Sunday, March 09, 2008

Film Review #152: Barrio Cuba
Director: Humberto Solás
Cast: Luisa María Jimenez, Mario Limonta, Jorge Perugorria, Adela Legra, Rafael Lahera
2005/DVD 2008

It’s remarkable how you remember some films, how you find they are crisp and clear in your mind much later and just as good now as when you first watched them, surprised and unsuspecting. Cuban director Humberto Solás’ Barrio Cuba, just out on DVD here, screened almost exactly a year ago – March 3, 2007 – at the DC Independent Film Festival in Washington, thanks to the persistence of DCIFF’s founder and director, Carol Bidault. She had seen Barrio Cuba abroad at another festival and endured lengthy negotiations to make the DC appearance happen. Barrio Cuba had its international theatrical premier later – in mid-July – in Spain. Perhaps needless to say, it has never opened theatrically here.

Two staff attached to the Washington Cuba Section Office came with the film that Saturday night, keeping to themselves in a strategic corner of the mezzanine balcony overlooking the main lobby on the University of the District of Columbia campus in northwest DC – this year’s DCIFF opens this weekend at George Mason University – even during the lively, pretty much continuous reception between and during screenings. The second in a trilogy of films about life in Havana’s slums, Barrio Cuba was extremely well-received by that festival crowd.

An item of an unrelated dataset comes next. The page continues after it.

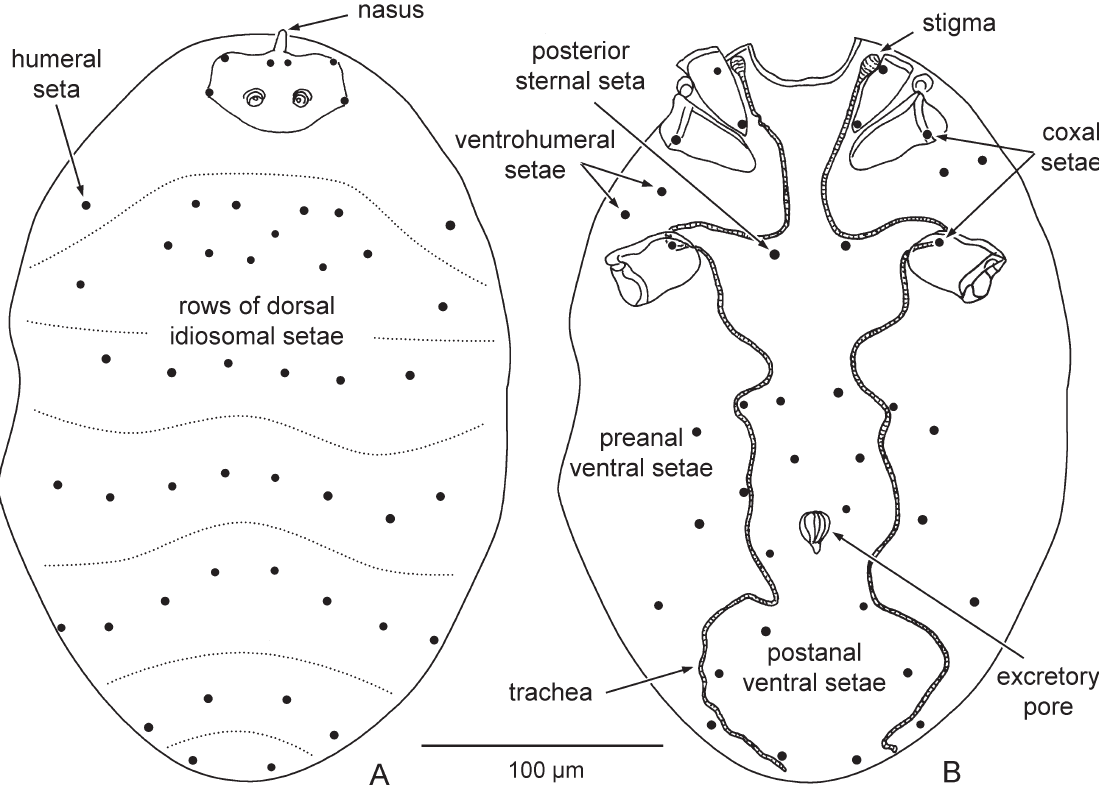
Fig. 2. Idiosoma of Leeuwenhoekiinae Womersley, 1944. A . Dorsal aspect. B . Ventral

Many seemed to know Solás’ most recent previous film, Honey for Oshun, about a young man who searches for his lost mother after he discovers he was taken out of Cuba illegally as a child by his father. Honey for Oshun released in 2001, the year after the notorious Elián González affair in which a boy brought to Miami by his mother was returned to his Cuban father after court battles by Miami relatives and middle of the night seizures by federal agents. I had seen Honey, which shares four principal cast members with the newer film, at a May Memorial Church fund-raiser several years ago and watching Solás at work in Barrio brought memories rushing back. Whatever else has been going on under Fidel, the 67-year-old Solás – who started his film career in 1961 with shorts and docs, appreciates and explores women as few male directors do, and survived Cuba’s aggressively anti-gay state policies that began in the 1970s – can sure still make movies.

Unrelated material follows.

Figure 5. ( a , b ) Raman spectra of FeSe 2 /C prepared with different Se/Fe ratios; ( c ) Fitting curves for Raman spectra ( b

In the past year since DCIFF, three have become available in the US, notably through First Run Features’ 5-disc Cuban Masterworks set, which has come out one disc at a time: A Successful Man (1987), about two brothers’ divergent political paths and their family newspaper from the 1930s through Castro’s revolution; Amada (1982), about a cross-class Havana romance in 1914; and Cecilia (1981), about racial tensions circa 1830. Solás’ 1968 sensation about three women who embody three critical time periods, Lucía, exists on DVD but sadly not in US format.

The plotline of Barrio Cuba also revolves around three women and their trials, partings, longing for children, family, connection and reconciliation. The nurse Magalis (Luisa María Jimenez) rides her bicycle to the hospital – already exhausted by her father’s bickering with her younger brother Willy over his decision to come out as a gay man and by husband Alfonso’s wandering – past the shop where much older Ignacio (Mario Limonta) watches her daily, besotted. Chino (Jorge Perugorria) picks up Vivian (Isabel Santos) from her all-night shift at the pharmacy. Prodigiously passionate, their marriage breaks under the strain of her miscarriage and his own family’s grief as a younger brother leaves Cuba, taking the young grandsons with him. Amparo (Adela Legra) welcomes the pregnant wife Maria (Ana Dominguez) of her son Santo (Rafael Lahera) into her tiny barrio home, only to have Maria die in childbirth. We measure the film’s time frame – years longer than we might think without this yardstick – by the growth of the boy Miguelito, whom Santo leaves with Amparo when he takes to the road, unable to bear Maria’s death.

We meet all of these characters, save Miguelito, in the film’s opening moments, as Havana sets out en masse, gamely, even energetically for its worn, tattered day. One of the shocks of this film, which steals over you gradually, is the depth of material privation in everyday Cuban life after decades of embargoes and sanctions. Yet this city is gorgeously filmed and these emotional lives rich, full-bodied, nuanced, utterly convincing. Every major character weeps at some turning point. Esteban Puebla provides a musical score of startling lush emotional power. Such filmmaking has a confidence and sweep that leaves much of American mall cinema seeming rotely hesitant by comparison, even in Solás’ refusal to create artificial connections among his subplots. Instead, he simply pans across the sky to the next location, picking up that story where he left off, relying on the momentum of emotional resonance to keep its balance. Remember that first time you rode without training wheels?

*******
This review appeared in the 3/6/2008 issue of the Syracuse City Eagle weekly, where “Make it Snappy” is a regular column reviewing DVDs of recent movies that did not open theatrically in CNY & older films of enduring worth.